When trying to compare Ignition to other SCADA platforms I invariable run into the problem, which products from each vendor need to be included to make a valid comparison. For example, which products would need be required for a WW comparison; InTouch, Historian, etc. The three I’m most interested in are Rockwell, Wonderware and GE. Any help would be appreciated.
In Wonderware, the Industrial Application Server would be the equivalent of the gateway in Ignition.
InTouch viewer would be the client using Vision. InTouch design would be the Ignition Designer.
The Wonderware IDE would be the Ignition Designer also, mainly the SQL Tags part of it.
The Wonderware Historian is something I dealt with very rarely, mainly because it was fairly difficult to access from anything but Wonderware. I am not using the history in Ignition, as I am doing my own thing via gateway scripting and SQL Server, so I know very little about history in Ignition.
Wonderware has had three ways to do alarming that I am aware of. Originally it was SCADAlarm, which had essentially no ability to be configured programatically. That makes a big difference when you have hundreds of alarms going to several groups of people. They quit updating it years ago. Then they came out with an add-on for the IDE that had a couple of simple, yet very important things missing from it. We waited for months after requesting an update to it, but never even got a reply on our request. Now, as far as I know, they have gone to a third-party built software package that interfaces with Wonderware and is very similar to the Ignition Pipeline system. It looked pretty nice. But by the time it was shown to us, we had seen Ignition, and were pretty much sold on it immediately. Once IA gets a couple more things added to their alarming stuff, it is going to be everything we can ask for.
There are other parts of Wonderware that we never used, but the Industrial Application Server, the IDE, and InTouch are the main components that compare somewhat with the core Ignition software.
Hope this helps a bit.
So for a WW installation to equal Ignition:
- Industral Application Server
- InTouch installed on each client, presumably each with a purchased license.
- Something for alarming
- OPC Servers (or do they include any of these)
Something for alarming
Yeah you would use a software like win911, which has a built in connection to wonderware and also factorytalk.

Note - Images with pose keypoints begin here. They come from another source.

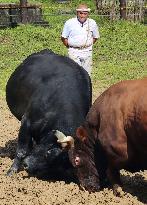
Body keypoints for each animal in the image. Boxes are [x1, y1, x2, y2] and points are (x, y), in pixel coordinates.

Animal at [6, 48, 92, 179]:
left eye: (57, 166)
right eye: (49, 151)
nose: (27, 165)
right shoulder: (27, 122)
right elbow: (21, 150)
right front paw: (12, 170)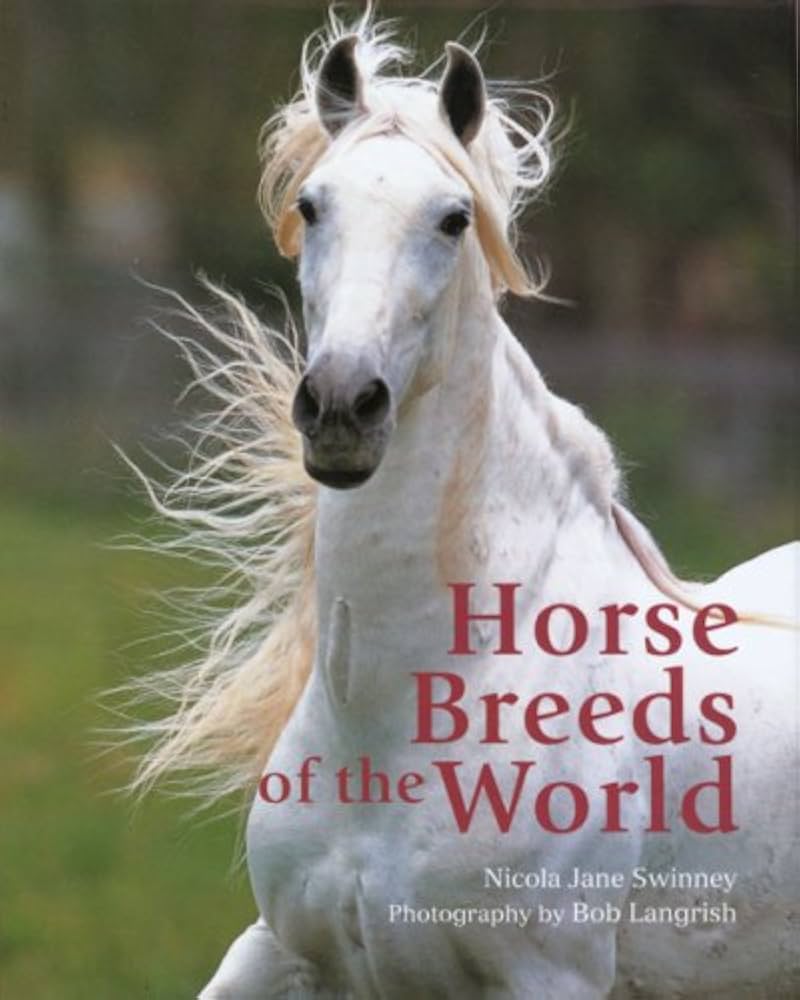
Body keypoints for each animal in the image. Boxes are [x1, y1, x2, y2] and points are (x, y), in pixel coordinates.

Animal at [122, 12, 798, 999]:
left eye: (452, 218)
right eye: (313, 205)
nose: (340, 407)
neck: (391, 725)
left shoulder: (547, 976)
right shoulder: (278, 948)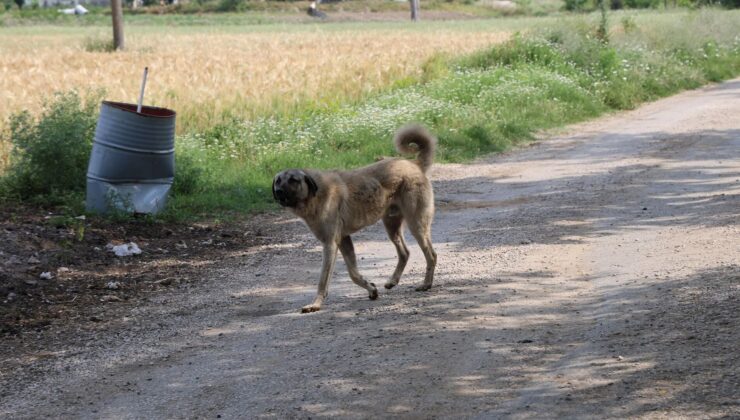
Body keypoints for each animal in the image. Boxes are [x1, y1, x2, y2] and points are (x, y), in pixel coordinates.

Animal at [274, 124, 436, 312]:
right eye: (278, 181)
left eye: (293, 180)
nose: (278, 192)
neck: (314, 195)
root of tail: (414, 164)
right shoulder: (344, 240)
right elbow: (353, 273)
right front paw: (371, 289)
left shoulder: (330, 244)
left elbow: (323, 280)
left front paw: (316, 304)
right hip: (391, 225)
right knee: (405, 252)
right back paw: (393, 281)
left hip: (416, 224)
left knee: (431, 255)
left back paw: (426, 284)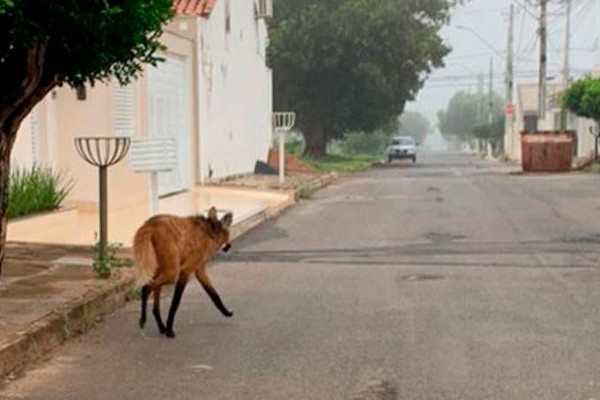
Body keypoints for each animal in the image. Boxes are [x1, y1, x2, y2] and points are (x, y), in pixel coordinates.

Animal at [134, 206, 234, 338]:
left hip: (163, 266)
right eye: (227, 236)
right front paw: (170, 328)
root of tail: (149, 223)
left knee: (155, 302)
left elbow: (214, 294)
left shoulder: (199, 269)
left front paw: (226, 312)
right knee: (146, 287)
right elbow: (175, 302)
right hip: (171, 271)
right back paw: (144, 320)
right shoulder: (186, 270)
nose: (229, 246)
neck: (208, 234)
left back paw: (161, 327)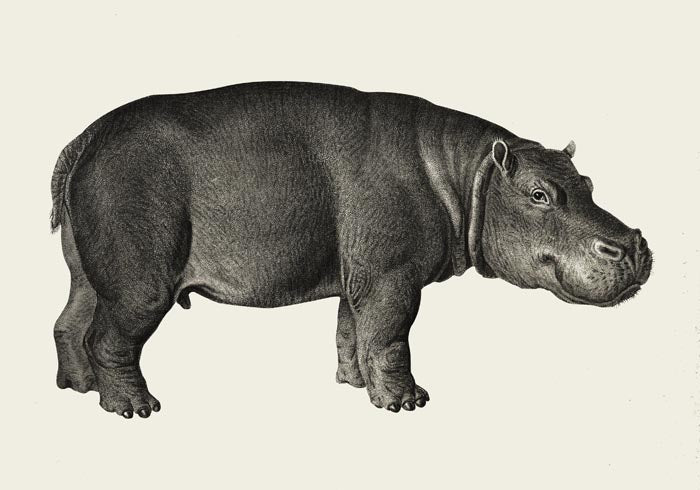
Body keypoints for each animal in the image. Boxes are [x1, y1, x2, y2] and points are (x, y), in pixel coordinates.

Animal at [50, 82, 652, 418]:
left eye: (588, 183)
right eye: (539, 194)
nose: (633, 244)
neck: (469, 173)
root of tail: (86, 138)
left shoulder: (359, 273)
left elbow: (352, 331)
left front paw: (354, 385)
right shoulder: (393, 278)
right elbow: (389, 336)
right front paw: (408, 404)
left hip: (88, 271)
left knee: (69, 323)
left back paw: (78, 389)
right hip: (140, 282)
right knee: (111, 338)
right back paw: (135, 409)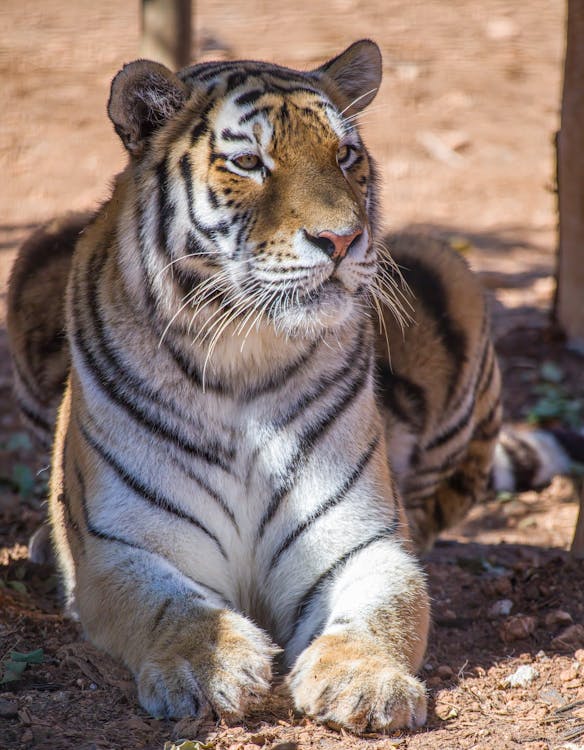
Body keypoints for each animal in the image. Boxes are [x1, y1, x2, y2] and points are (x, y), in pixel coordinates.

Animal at [5, 41, 584, 736]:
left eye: (345, 156)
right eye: (249, 162)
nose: (341, 240)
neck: (242, 358)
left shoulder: (362, 542)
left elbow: (381, 608)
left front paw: (365, 682)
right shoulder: (123, 547)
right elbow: (171, 606)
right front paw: (209, 667)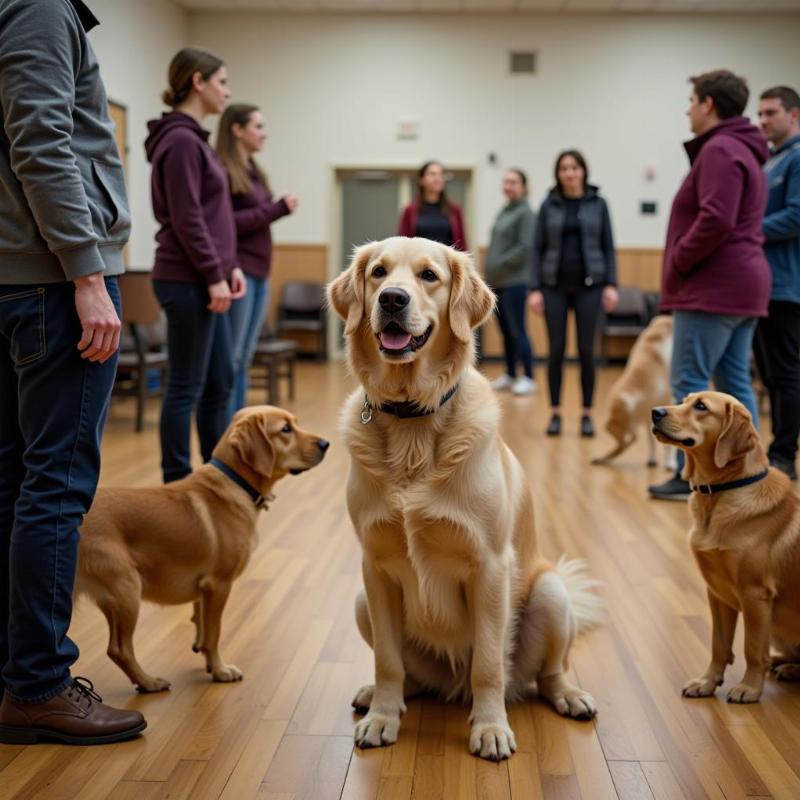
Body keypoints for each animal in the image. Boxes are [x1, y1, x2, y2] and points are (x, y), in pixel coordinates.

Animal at [77, 406, 328, 692]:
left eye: (295, 423)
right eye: (285, 429)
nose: (326, 444)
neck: (235, 482)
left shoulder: (202, 588)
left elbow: (200, 622)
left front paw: (206, 657)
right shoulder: (218, 585)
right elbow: (214, 634)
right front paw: (219, 670)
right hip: (127, 589)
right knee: (120, 649)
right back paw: (149, 682)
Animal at [326, 236, 600, 764]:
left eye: (428, 276)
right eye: (378, 272)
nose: (392, 299)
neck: (412, 420)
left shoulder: (489, 566)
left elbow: (489, 664)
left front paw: (491, 729)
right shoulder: (375, 567)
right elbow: (387, 661)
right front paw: (383, 718)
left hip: (551, 594)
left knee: (544, 674)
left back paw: (570, 696)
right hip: (361, 600)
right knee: (409, 674)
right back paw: (380, 696)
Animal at [648, 392, 800, 700]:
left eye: (701, 407)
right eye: (684, 401)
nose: (654, 412)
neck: (720, 492)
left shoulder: (755, 595)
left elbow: (752, 648)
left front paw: (749, 688)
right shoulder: (717, 592)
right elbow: (719, 644)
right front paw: (707, 682)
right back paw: (784, 664)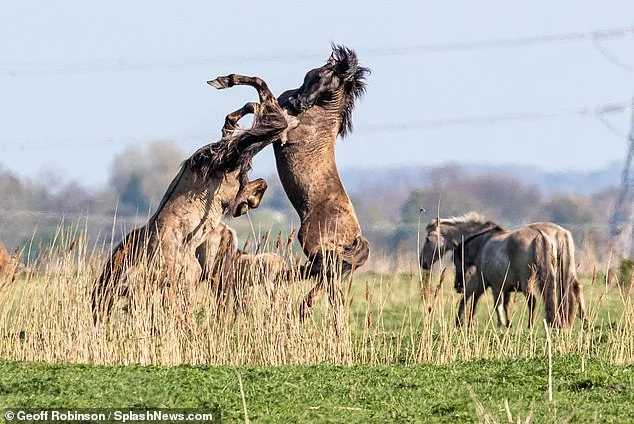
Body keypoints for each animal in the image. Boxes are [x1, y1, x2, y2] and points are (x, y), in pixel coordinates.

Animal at [90, 74, 292, 324]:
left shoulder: (190, 279)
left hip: (236, 155)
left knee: (266, 113)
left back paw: (227, 90)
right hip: (236, 162)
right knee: (258, 116)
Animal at [272, 44, 370, 322]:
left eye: (326, 79)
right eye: (313, 75)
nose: (298, 103)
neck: (320, 116)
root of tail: (356, 238)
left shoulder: (283, 133)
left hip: (311, 242)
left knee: (323, 274)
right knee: (328, 282)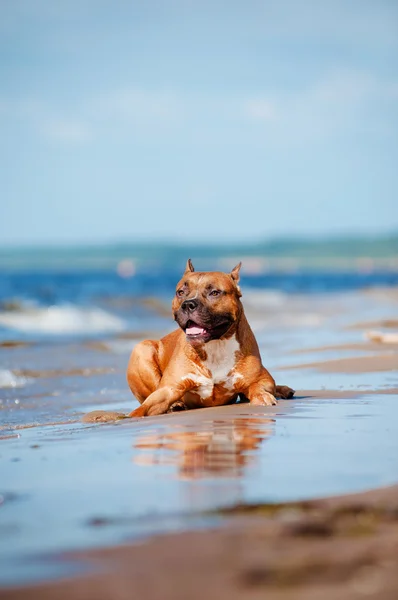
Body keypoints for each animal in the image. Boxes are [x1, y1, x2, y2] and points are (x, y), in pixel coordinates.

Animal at [126, 258, 294, 418]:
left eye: (214, 292)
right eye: (181, 292)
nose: (188, 305)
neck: (214, 345)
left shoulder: (261, 379)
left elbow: (257, 386)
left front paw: (262, 396)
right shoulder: (168, 389)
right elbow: (144, 407)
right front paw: (130, 416)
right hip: (142, 348)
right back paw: (176, 405)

OPC Servers (or do they include any of these)
They are called DAServers. I know they have quite a few like dasmbtcp, das mbenet, dasabcip, etc. I think they use suitelink/dde but may also have the capability to do opc da.
Sorry for the delay in replying. Been away for a while.
As diat said, Win911 works well with Wonderware. And unless I was given bad information, Wonderware InTouch client licenses are around $1500 a pop. That is one of the main reasons we moved to Ignition. We have six licenses, I believe, but needed at least twice that many to allow enough users on at one time. And if you run InTouch on a Windows terminal server, you also need Microsoft licenses for that too, which are not cheap. So Ignition wins hands down on the client and alarming issues.
Oh, and, Wonderware also charges you for each object you set up on their Industrial Application Server. They sell those licenses in bundles. The prices and quantites I don’t recall, and they could have changed by now.
On the OPC servers, there are several on the market that will handle that job. I don’t know what Wonderware offers in that respect, but I do know that AES Autosol is a good DA OPC server. We have been using it for at least eight years now. Kepware and Matrikon each have DA servers. I demoed both for a short while and found them easy to configure and use. There are others but I’m not familiar with them at all.
You have to make sure the DA server you select has the drivers for the device(s) you need to coneect to, of course. The three I named have drivers for most every popular device out there, and an assortment of other odd devices. You need to check on the device licensing for the OPC server before making a decision also. Depending on the number of devices to which you need to connect, the licensing can cost more than the OPC server software itself.
This may sound like I work for Inductive Automation, but I find it hard to beat their pricing setup. Unlimited clients and tags, built in historian and alarming, and, as they advertise on their web page, “If you can think it, you can do it.” These are some of the reasons we switched. The awesome support is just icing on the cake.
You don’t have to sell me on Ignition, been using for several years. The point of this exercise is that when making a comparison between WW and Ignition it would be nice to know which WW packages it takes to equal one Ignition installation.